Hope Wayne was not in the least abstracted. She was nervously alive to every thing that was said and done; and listened with a smile to Lawrence Newt’s parable, liking him more and more.
The general restless distraction that precedes the breaking up of a party had now set in. People were moving, and rustling, and breaking off the ends of conversation. They began to go. A few said good-evening, and had had such a charming time! The rest gradually followed, until there was a universal departure. Grace Plumer was leaning upon Sligo Moultrie’s arm. But where was Abel?
Hope Wayne’s eyes looked every where. But her only glimpse of him during the evening had been that glimmering, dreadful moment in the conservatory. There he had remained ever since. There he still stood gazing through the door into the drawing-room, seeing but not seen—his mind a wild whirl of thoughts.

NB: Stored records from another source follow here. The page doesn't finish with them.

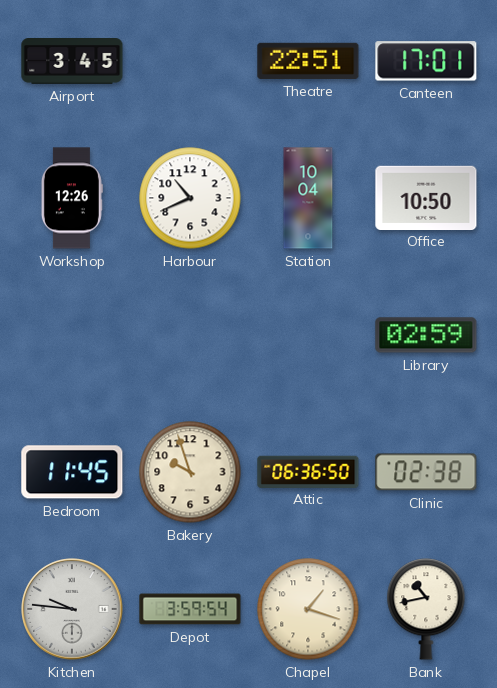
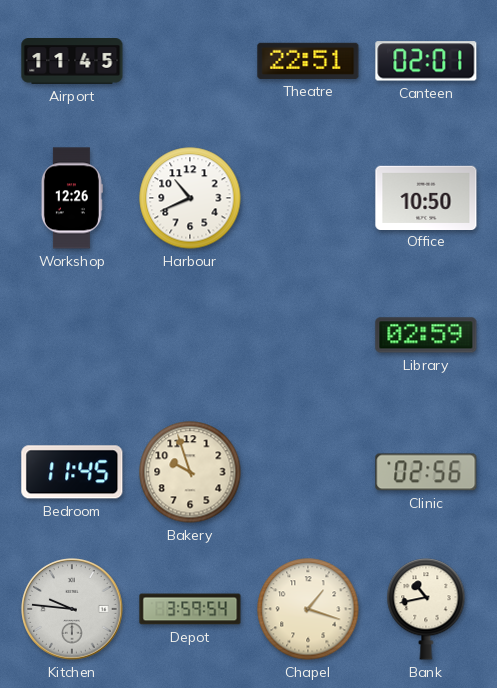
Airport: 3:45 -> 11:45
Canteen: 17:01 -> 02:01
Station: 10:04 -> none
Attic: 06:36 -> none
Clinic: 02:38 -> 02:56
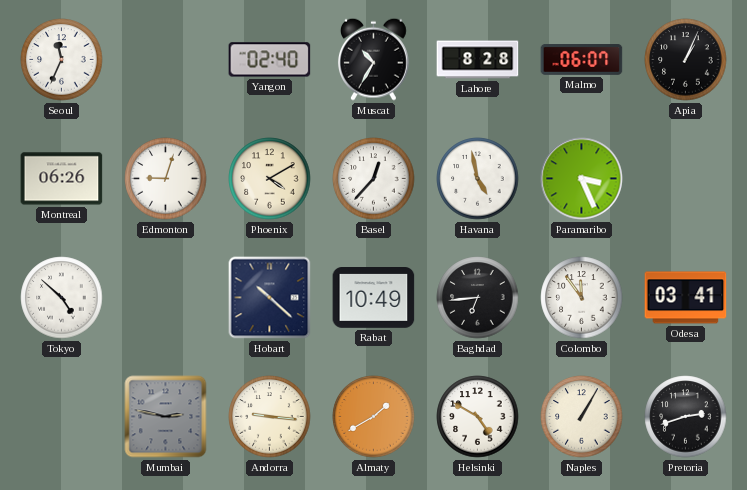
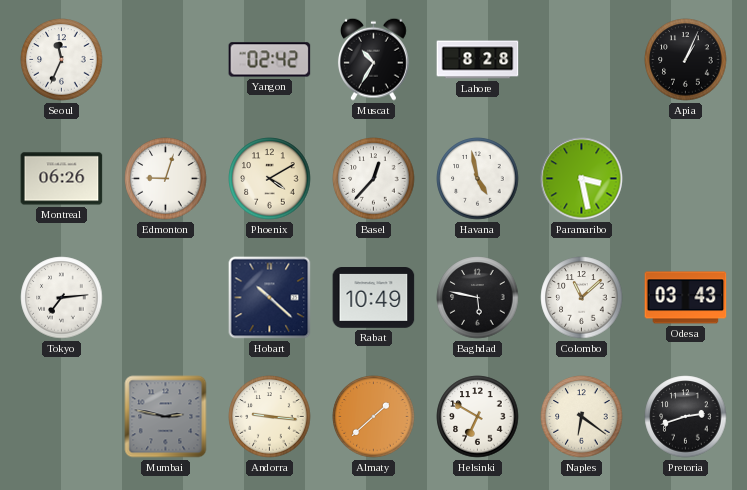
Yangon: 02:40 -> 02:42
Malmo: 06:07 -> none
Paramaribo: 3:26 -> 3:28
Tokyo: 4:52 -> 7:14
Baghdad: 6:44 -> 5:47
Colombo: 11:54 -> 11:08
Odesa: 03:41 -> 03:43
Almaty: 1:40 -> 1:38
Helsinki: 4:50 -> 6:50
Naples: 1:05 -> 6:21
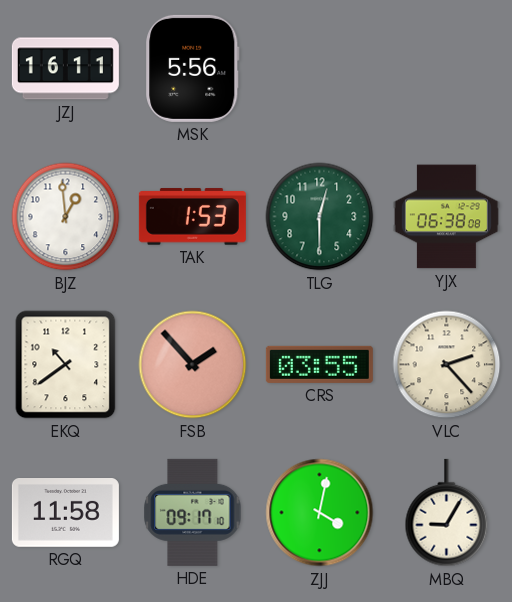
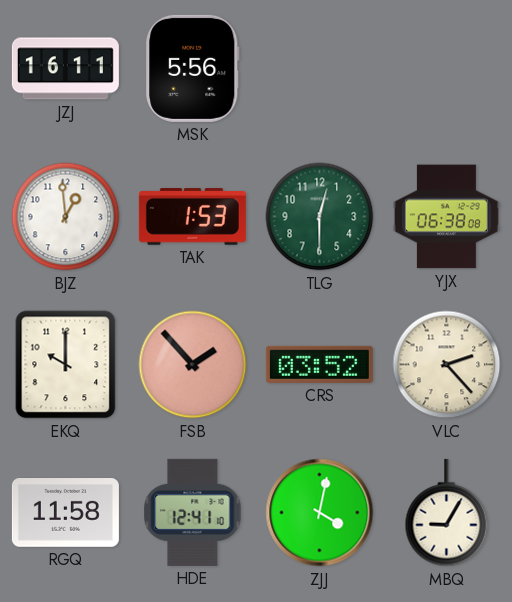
EKQ: 10:39 -> 10:00
CRS: 03:55 -> 03:52
HDE: 09:17 -> 12:41
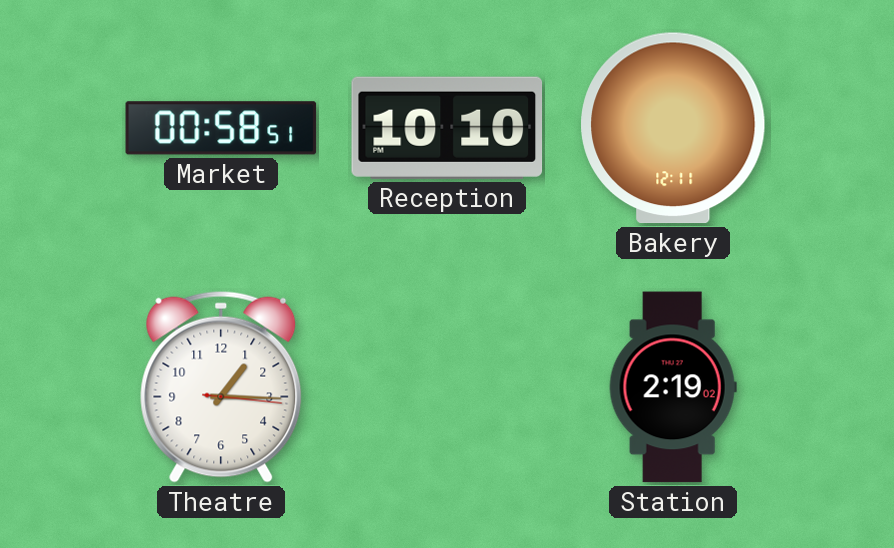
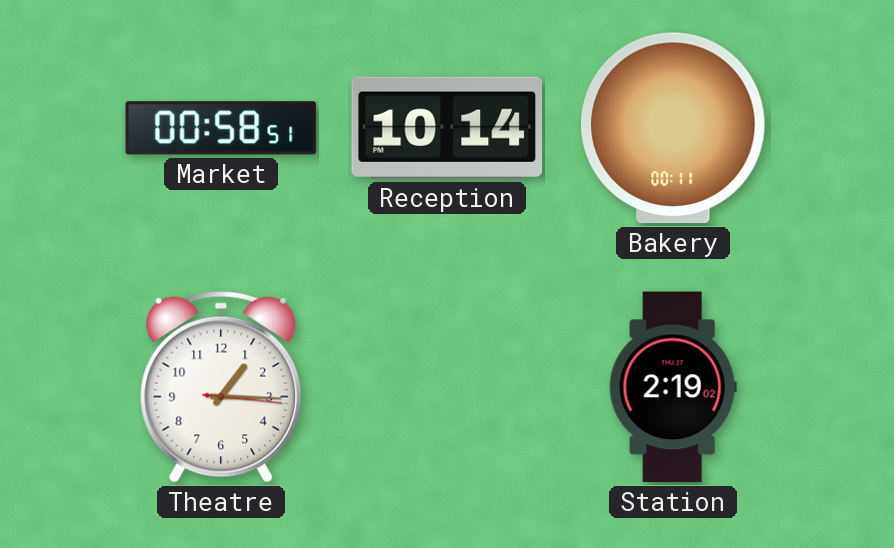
Reception: 10:10 -> 10:14
Bakery: 12:11 -> 00:11
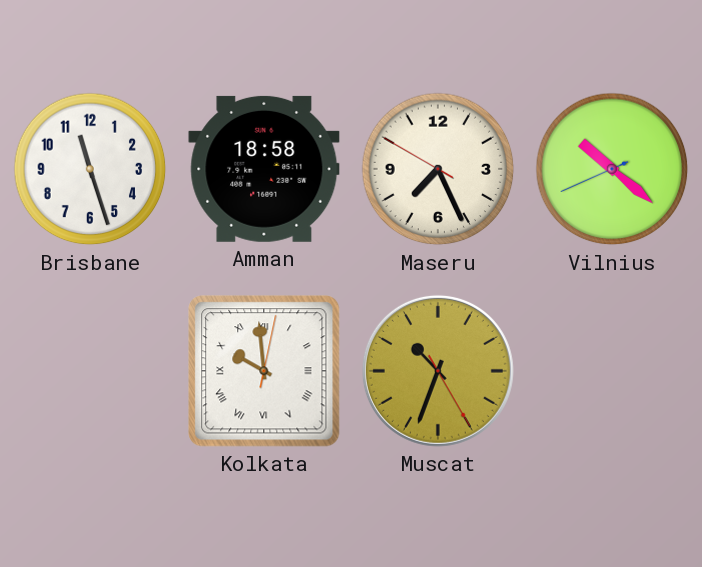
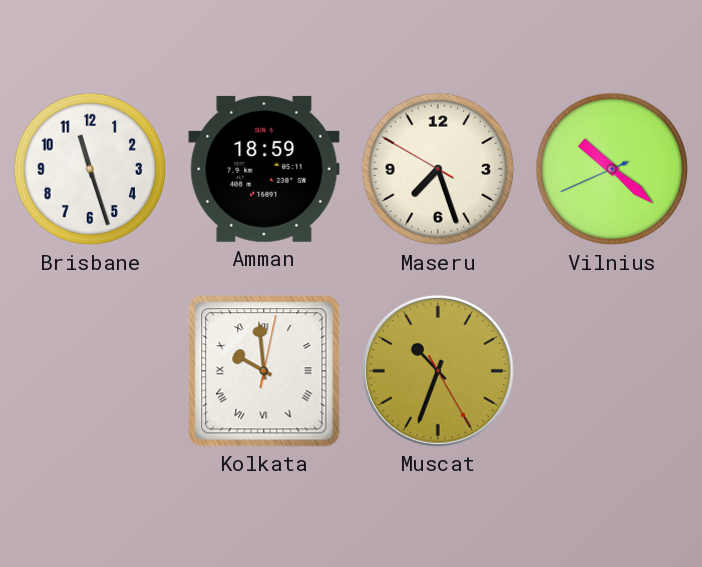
Amman: 18:58 -> 18:59
Maseru: 7:25 -> 7:26
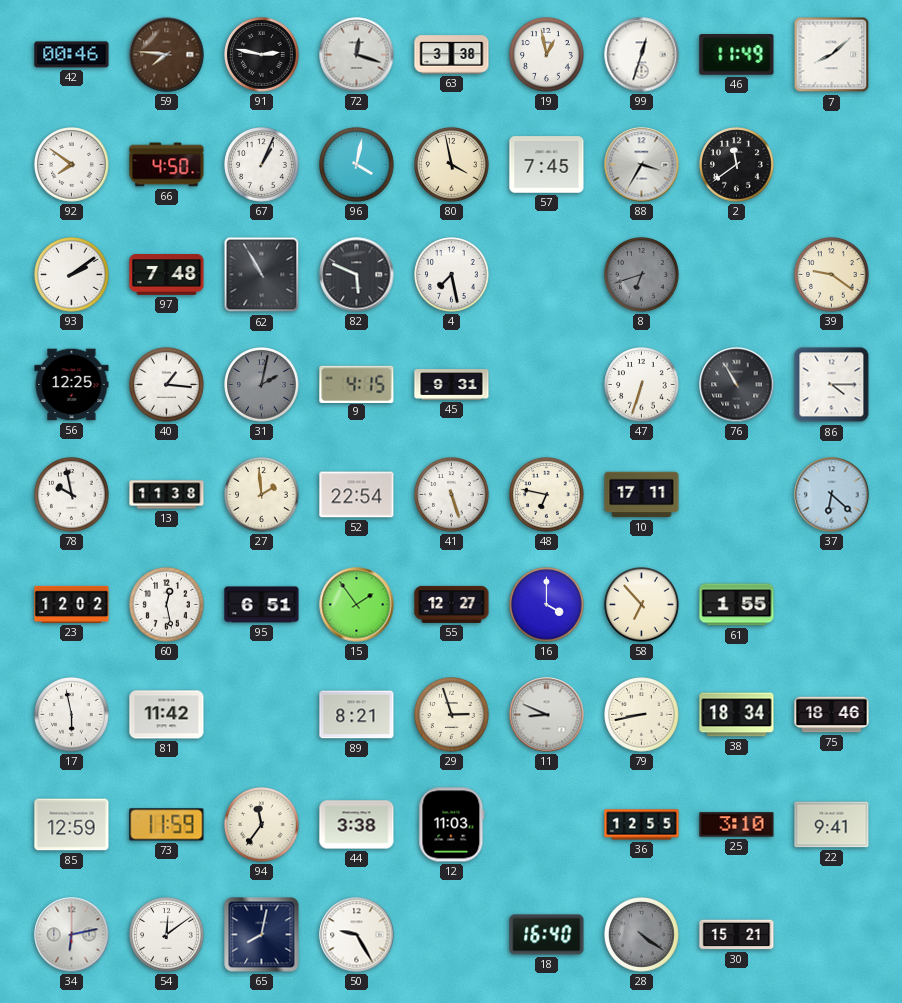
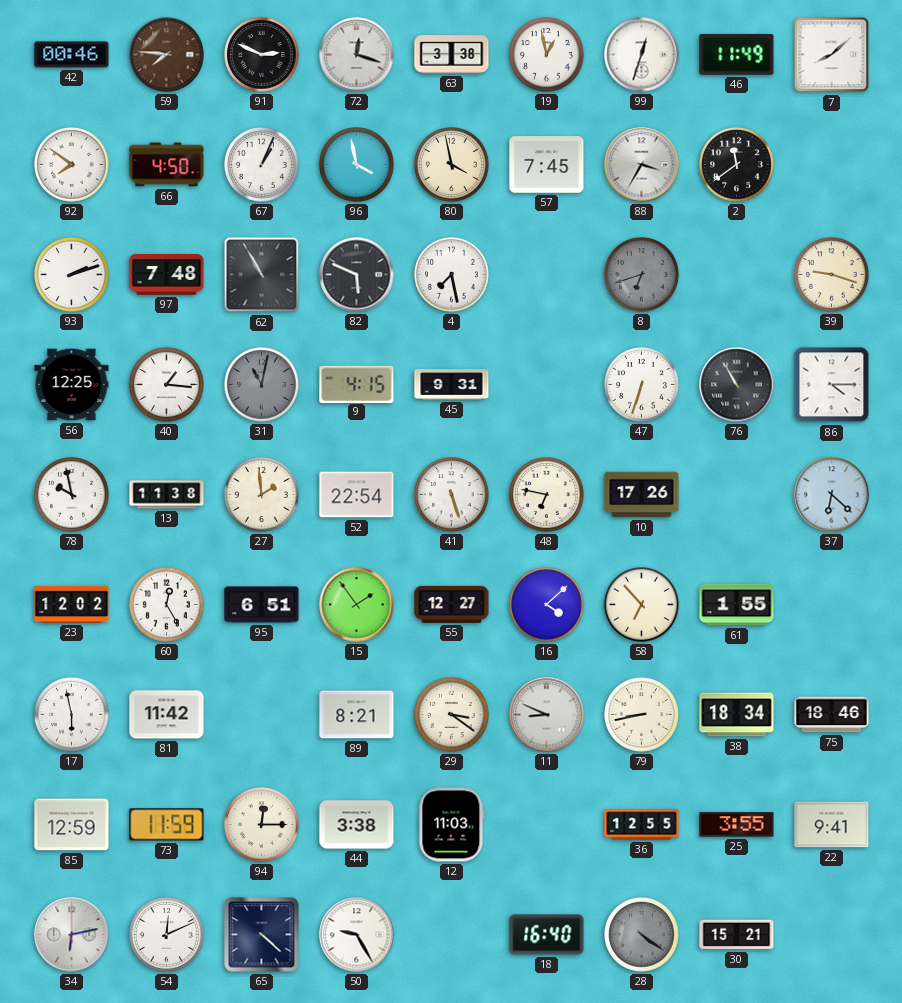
91: 2:47 -> 2:49
96: 4:02 -> 3:58
93: 2:09 -> 2:12
39: 9:21 -> 9:18
31: 2:02 -> 11:02
10: 17:11 -> 17:26
60: 12:28 -> 12:25
16: 4:00 -> 4:08
29: 2:57 -> 3:21
94: 11:36 -> 12:15
25: 3:10 -> 3:55
54: 12:09 -> 12:11
65: 8:02 -> 4:22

“What a fool I am!” thought Abel, bitterly. He was steadily asking himself, “Have—I—lost—Hope Wayne—before—I—had—won—her?”
CHAPTER XIX. — DOG-DAYS.
The great city roared, and steamed, and smoked. Along the hot, glaring streets by the river a few panting people hurried, clinging to the house wall for a thin strip of shade, too narrow even to cover their feet. All the windows of the stores were open, and within the offices, with a little thinking, a little turn of the pen, and a little tracing in ink, men were magically warding off impending disaster, or adding thousands to the thousands accumulated already—men, too, were writing without thinking, mechanically copying or posting, scribbling letters of form, with heads clear or heads aching, with hearts burning or cold; full of ambition and hope, or vaguely remembering country hill-sides and summer rambles—a day’s fishing—a night’s frolic—Sunday-school—singing-school, and the girl with the chip hat garlanded with sweet-brier; hearts longing and loving, regretting, hoping, and remembering, and all the while the faces above them calm and smooth, and the hands below them busily doing their part of the great work of the world.